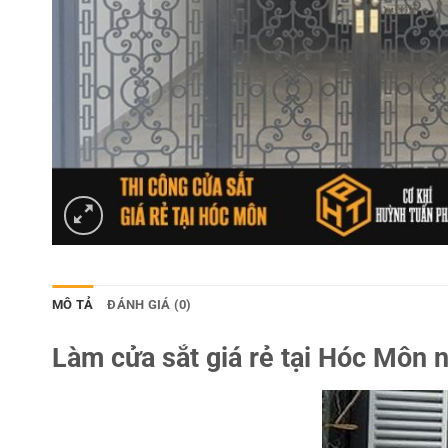
MÔ TẢ
ĐÁNH GIÁ (0)
Làm cửa sắt giá rẻ tại Hóc Môn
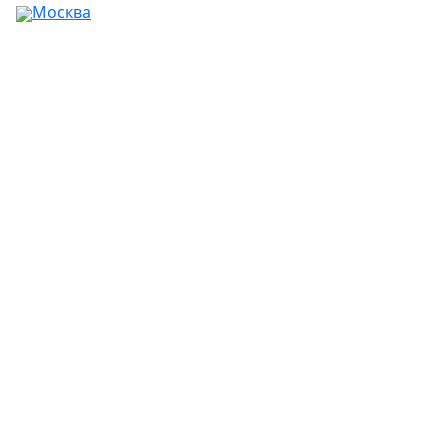
Москва
Ваш город:
Москва
Абакан
Альметьевск
Ангарск
Апрелевка
Арзамас
Армавир
Артём
Архангельск
Астрахань
Ачинск
Балаково
Балашиха
Барнаул
Батайск
Белгород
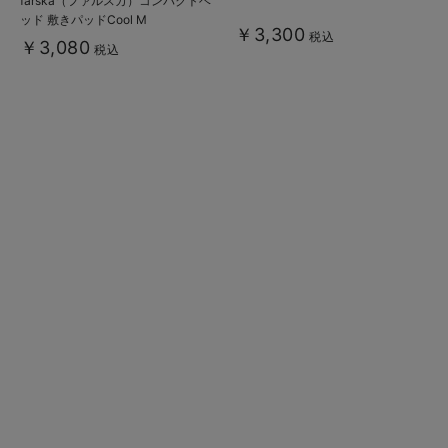
farska（ファルスカ）コンパクトベ
ッド 敷きパッドCool M
￥3,300
税込
￥3,080
税込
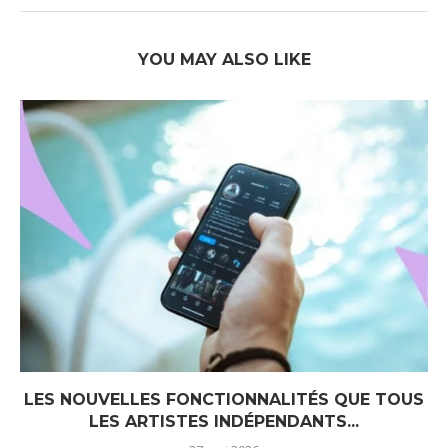
YOU MAY ALSO LIKE
LES NOUVELLES FONCTIONNALITÉS QUE TOUS
LES ARTISTES INDÉPENDANTS...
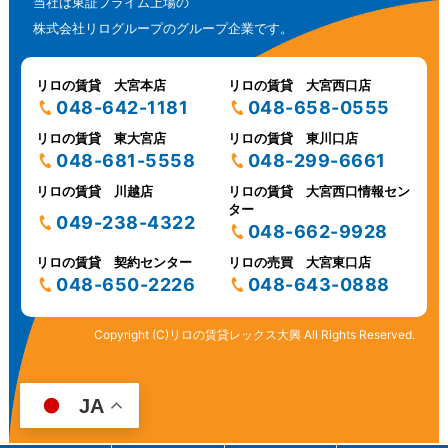
当社は東証プライム上場の
株式会社リログループのグループ企業です。
リロの賃貸 大宮本店
リロの賃貸 大宮西口店
048-642-1181
048-658-0555
リロの賃貸 東大宮店
リロの賃貸 東川口店
048-681-5558
048-299-6661
リロの賃貸 川越店
リロの賃貸 大宮西口情報セン
ター
049-238-4322
048-662-9928
リロの賃貸 契約センター
リロの売買 大宮東口店
048-650-2226
048-643-0888
Copyright (C)リロの賃貸レックス大興 All Rights Reserved.
JA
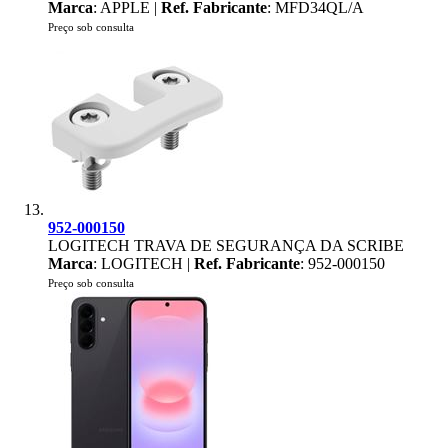
Marca
: APPLE |
Ref. Fabricante
: MFD34QL/A
Preço sob consulta
952-000150
LOGITECH TRAVA DE SEGURANÇA DA SCRIBE
Marca
: LOGITECH |
Ref. Fabricante
: 952-000150
Preço sob consulta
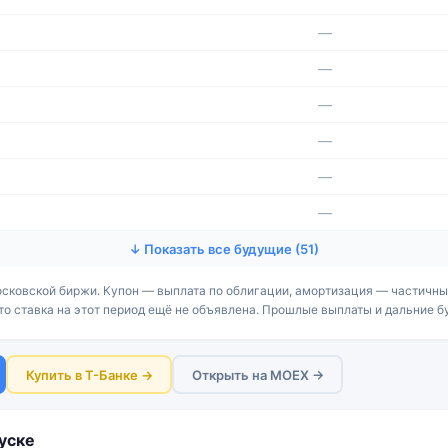
—
—
—
—
—
—
↓ Показать все будущие (51)
сковской биржи. Купон — выплата по облигации, амортизация — частичный
что ставка на этот период ещё не объявлена. Прошлые выплаты и дальние 
Купить в Т-Банке →
Открыть на MOEX →
уске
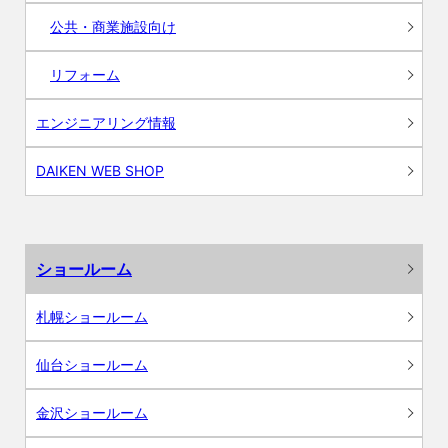
公共・商業施設向け
リフォーム
エンジニアリング情報
DAIKEN WEB SHOP
ショールーム
札幌ショールーム
仙台ショールーム
金沢ショールーム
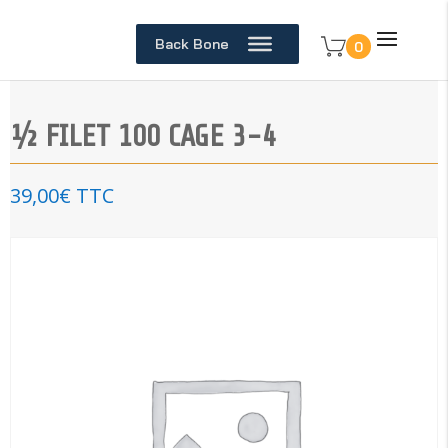
Back Bone
0
½ FILET 100 CAGE 3-4
39,00
€
TTC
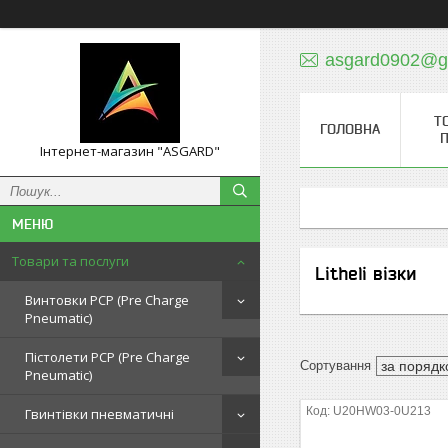
asgard0902@g
Т
ГОЛОВНА
П
Інтернет-магазин "ASGARD"
Товари та послуги
Litheli візки
Винтовки PCP (Pre Charge
Pneumatic)
Пістолети PCP (Pre Charge
Pneumatic)
U20HW03-0U213
Гвинтівки пневматичні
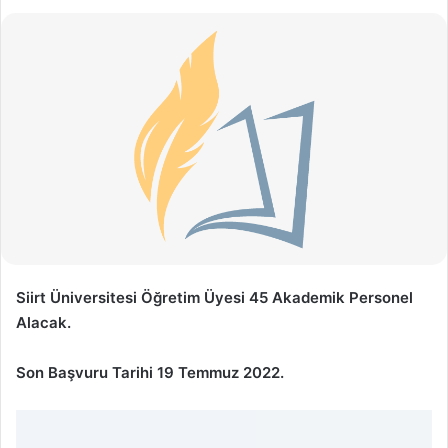
Siirt Üniversitesi Öğretim Üyesi 45 Akademik Personel
Alacak.
Son Başvuru Tarihi 19 Temmuz 2022.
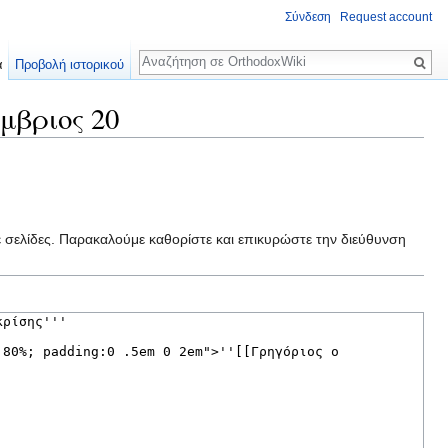
Σύνδεση
Request account
Αναζήτηση
α
Προβολή ιστορικού
μβριος 20
ε σελίδες. Παρακαλούμε καθορίστε και επικυρώστε την διεύθυνση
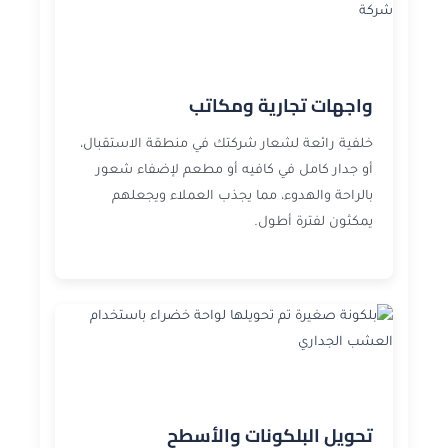
واجهات تجارية ومكاتب
خلفية رائعة لشعار شركتك في منطقة الاستقبال،
أو جدار كامل في كافيه أو مطعم لإضفاء شعور
بالراحة والهدوء، مما يجذب العملاء ويجعلهم
يمكثون لفترة أطول.
تحويل البلكونات والأسطح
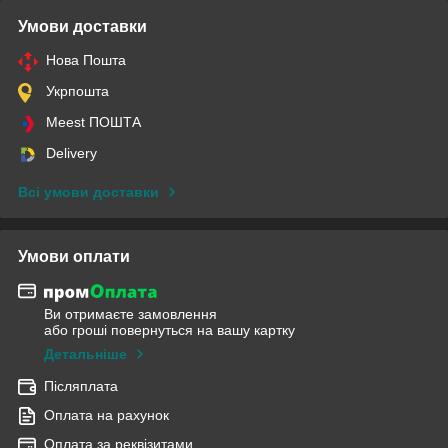
Умови доставки
Нова Пошта
Укрпошта
Meest ПОШТА
Delivery
Всі умови доставки
Умови оплати
Ви отримаєте замовлення
або гроші повернуться на вашу картку
Детальніше
Післяплата
Оплата на рахунок
Оплата за реквізитами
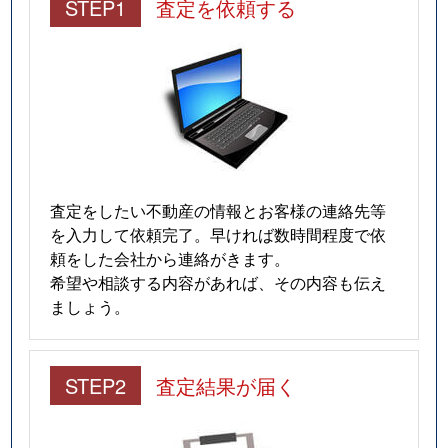
STEP1
査定を依頼する
査定をしたい不動産の情報とお客様の連絡先等
を入力して依頼完了。早ければ数時間程度で依
頼をした会社から連絡がきます。
希望や相談する内容があれば、その内容も伝え
ましょう。
STEP2
査定結果が届く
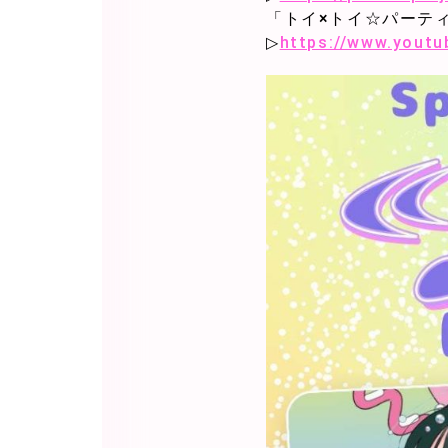
「トイ×トイ☆パーティ
▷
https://www.yout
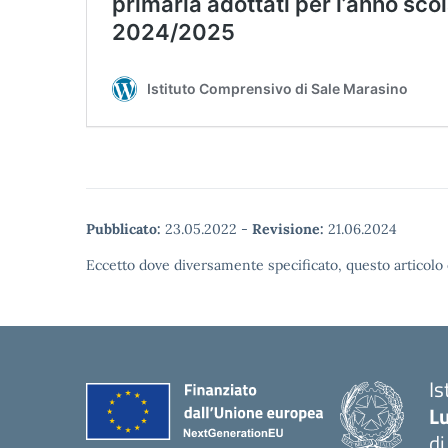
Pubblicato:
23.05.2022
-
Revisione:
21.06.2024
Eccetto dove diversamente specificato, questo articolo 
Is
Lu
di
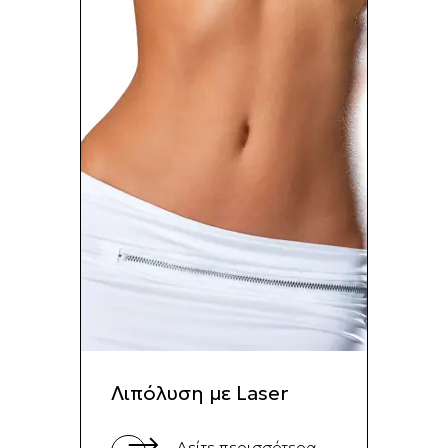
Λιπόλυση με Laser
Δείτε περισσότερα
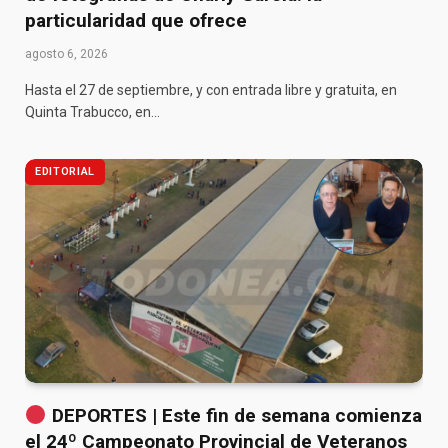
particularidad que ofrece
agosto 6, 2026
Hasta el 27 de septiembre, y con entrada libre y gratuita, en
Quinta Trabucco, en…
EDITORIAL
DEPORTES | Este fin de semana comienza
el 24º Campeonato Provincial de Veteranos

__________________________________________________

PROBLEM STATEMENT - Hand back all the entries exactly, leaving out the pictures.

FINISHED EXERCISE -
MÔ TẢ
ĐÁNH GIÁ (0)
Làm cửa sắt giá rẻ tại Hóc Môn
Москва
Ваш город:
Москва
Абакан
Альметьевск
Ангарск
Апрелевка
Арзамас
Армавир
Артём
Архангельск
Астрахань
Ачинск
Балаково
Балашиха
Барнаул
Батайск
Белгород
farska（ファルスカ）コンパクトベ
ッド 敷きパッドCool M
￥3,300
税込
￥3,080
税込
YOU MAY ALSO LIKE
LES NOUVELLES FONCTIONNALITÉS QUE TOUS
LES ARTISTES INDÉPENDANTS...
当社は東証プライム上場の
株式会社リログループのグループ企業です。
リロの賃貸 大宮本店
リロの賃貸 大宮西口店
048-642-1181
048-658-0555
リロの賃貸 東大宮店
リロの賃貸 東川口店
048-681-5558
048-299-6661
リロの賃貸 川越店
リロの賃貸 大宮西口情報セン
ター
049-238-4322
048-662-9928
リロの賃貸 契約センター
リロの売買 大宮東口店
048-650-2226
048-643-0888
Copyright (C)リロの賃貸レックス大興 All Rights Reserved.
JA
Marca
: APPLE |
Ref. Fabricante
: MFD34QL/A
Preço sob consulta
952-000150
LOGITECH TRAVA DE SEGURANÇA DA SCRIBE
Marca
: LOGITECH |
Ref. Fabricante
: 952-000150
Preço sob consulta
—
—
—
—
—
—
↓ Показать все будущие (51)
сковской биржи. Купон — выплата по облигации, амортизация — частичный
что ставка на этот период ещё не объявлена. Прошлые выплаты и дальние 
Купить в Т-Банке →
Открыть на MOEX →
уске
公共・商業施設向け
リフォーム
エンジニアリング情報
DAIKEN WEB SHOP
ショールーム
札幌ショールーム
仙台ショールーム
金沢ショールーム
Back Bone
0
½ FILET 100 CAGE 3-4
39,00
€
TTC
asgard0902@g
Т
ГОЛОВНА
П
Інтернет-магазин "ASGARD"
Товари та послуги
Litheli візки
Винтовки PCP (Pre Charge
Pneumatic)
Пістолети PCP (Pre Charge
Pneumatic)
U20HW03-0U213
Гвинтівки пневматичні
Siirt Üniversitesi Öğretim Üyesi 45 Akademik Personel
Alacak.
Son Başvuru Tarihi 19 Temmuz 2022.
Σύνδεση
Request account
Αναζήτηση
α
Προβολή ιστορικού
μβριος 20
ε σελίδες. Παρακαλούμε καθορίστε και επικυρώστε την διεύθυνση
واجهات تجارية ومكاتب
خلفية رائعة لشعار شركتك في منطقة الاستقبال،
أو جدار كامل في كافيه أو مطعم لإضفاء شعور
بالراحة والهدوء، مما يجذب العملاء ويجعلهم
يمكثون لفترة أطول.
تحويل البلكونات والأسطح
Умови доставки
Нова Пошта
Укрпошта
Meest ПОШТА
Delivery
Всі умови доставки
Умови оплати
Ви отримаєте замовлення
або гроші повернуться на вашу картку
Детальніше
Післяплата
Оплата на рахунок
Оплата за реквізитами
STEP1
査定を依頼する
査定をしたい不動産の情報とお客様の連絡先等
を入力して依頼完了。早ければ数時間程度で依
頼をした会社から連絡がきます。
希望や相談する内容があれば、その内容も伝え
ましょう。
STEP2
査定結果が届く
「トイ×トイ☆パーティ
▷
https://www.yout
Pubblicato:
23.05.2022
-
Revisione:
21.06.2024
Eccetto dove diversamente specificato, questo articolo 
Is
Lu
di
Λιπόλυση με Laser
Δείτε περισσότερα
particularidad que ofrece
agosto 6, 2026
Hasta el 27 de septiembre, y con entrada libre y gratuita, en
Quinta Trabucco, en…
EDITORIAL
DEPORTES | Este fin de semana comienza
el 24º Campeonato Provincial de Veteranos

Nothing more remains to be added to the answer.